Il bloqueo contro il Venezuela ha colpito duramente sia le strutture universitarie che il salario dei docenti. Quanto ha influito sulla formazione dei giovani, considerando la propaganda della destra che li ha spinti ad andarsene oppure ad approfittare della speculazione?

Non possiamo negare le drammatiche conseguenze dovute alla caduta degli introiti dello Stato per oltre il 90%. Tutto il settore pubblico ne ha risentito, e quello universitario in particolare, perché l’imperialismo ha messo un grande impegno nella guerra economica, per interrompere il processo garantista dello Stato nei confronti della popolazione. Anche per questo, è stato importante istituire la Cattedra Anti-bloqueo, che fornisce statistiche e analisi sulle conseguenze delle misure coercitive unilaterali sui diritti umani, compreso quello a un’educazione gratuita e di qualità. In queste ricerche si evidenziano anche le strategie di resistenza messe in campo contro il bloqueo, a partire dal grande sforzo dello Stato per garantire un sistema di coperture sociali, con le borse di alimenti, il Clap, o erogando bonus a partire dal sistema Patria, o avanzando nelle contrattazioni collettive. Ora che la situazione sta migliorando, dobbiamo fare un esercizio di coscienza per capire a che punto stiamo e quanto sia costato mantenere aperta l’università, ampliare le linee di ricerca, facendo tesoro anche della pandemia, che ci ha obbligati a coniugare varie modalità di insegnamento: da remoto e, con tutte le misure di biosicurezza, quando è stato possibile, in presenza. Il numero di professionisti con formazione universitaria impiegati nel settore pubblico è aumentato da circa il 16% del 2002 a oltre il 30% di oggi. E adesso, come Università Bolivariana stiamo partecipando anche al progetto dell’Università Internazionale della Comunicazione, diretta da Tania Diaz, in una linea di ricerca sul giornalismo di pace (con giustizia sociale).

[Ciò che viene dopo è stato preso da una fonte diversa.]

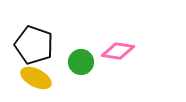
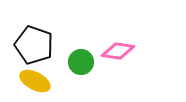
yellow ellipse: moved 1 px left, 3 px down
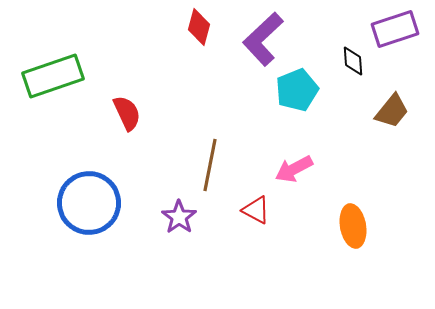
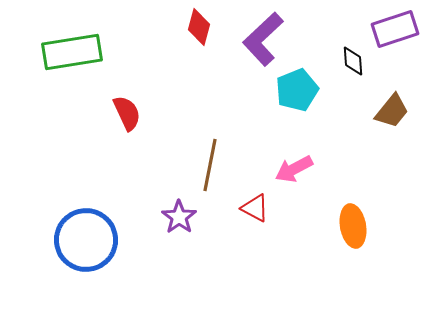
green rectangle: moved 19 px right, 24 px up; rotated 10 degrees clockwise
blue circle: moved 3 px left, 37 px down
red triangle: moved 1 px left, 2 px up
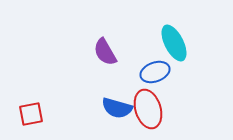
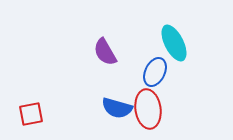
blue ellipse: rotated 44 degrees counterclockwise
red ellipse: rotated 9 degrees clockwise
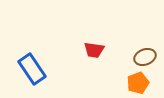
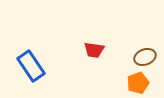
blue rectangle: moved 1 px left, 3 px up
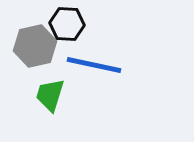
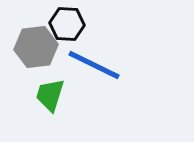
gray hexagon: moved 1 px right, 1 px down; rotated 6 degrees clockwise
blue line: rotated 14 degrees clockwise
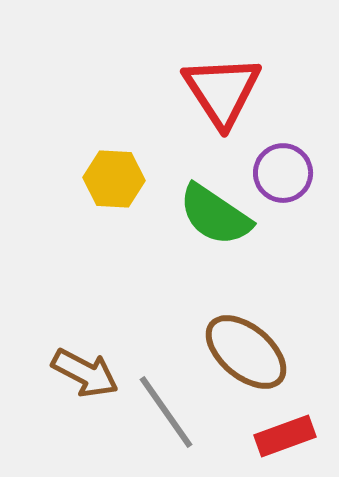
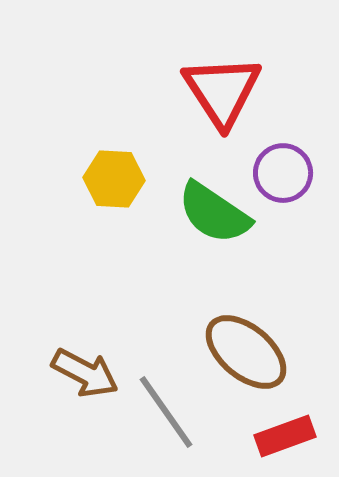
green semicircle: moved 1 px left, 2 px up
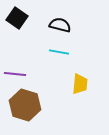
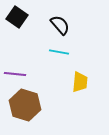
black square: moved 1 px up
black semicircle: rotated 35 degrees clockwise
yellow trapezoid: moved 2 px up
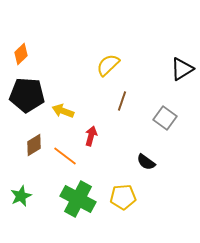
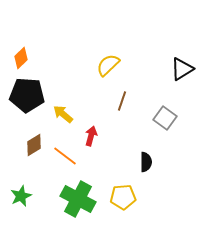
orange diamond: moved 4 px down
yellow arrow: moved 3 px down; rotated 20 degrees clockwise
black semicircle: rotated 126 degrees counterclockwise
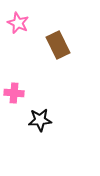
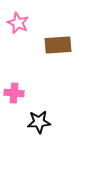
brown rectangle: rotated 68 degrees counterclockwise
black star: moved 1 px left, 2 px down
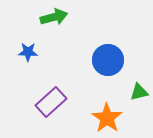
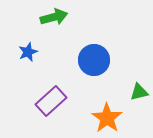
blue star: rotated 24 degrees counterclockwise
blue circle: moved 14 px left
purple rectangle: moved 1 px up
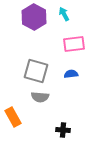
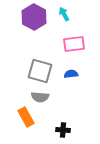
gray square: moved 4 px right
orange rectangle: moved 13 px right
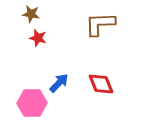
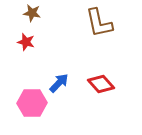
brown star: moved 1 px right, 1 px up
brown L-shape: moved 1 px left, 1 px up; rotated 100 degrees counterclockwise
red star: moved 12 px left, 4 px down
red diamond: rotated 20 degrees counterclockwise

Dobbiamo continuare ad andare controcorrente, contrastando una duplice e tossica narrazione: quella che dice ai giovani che è meglio far soldi e non formarsi, e l’altra che li induce a cogliere l’opportunità di far soldi, perseguendo obiettivi individualisti. La rivoluzione ha lavorato in maniera solida per formare giovani in base ad altri principi, alla costruzione di un progetto collettivo in cui, anche quando si favorisca, come si dice ora il “fare impresa”, come stimolo a produrre e a generare introiti, questo non significhi perseguire il profitto individuale, ma contribuire ad ampliare un processo produttivo che aiuti il paese e la rivoluzione.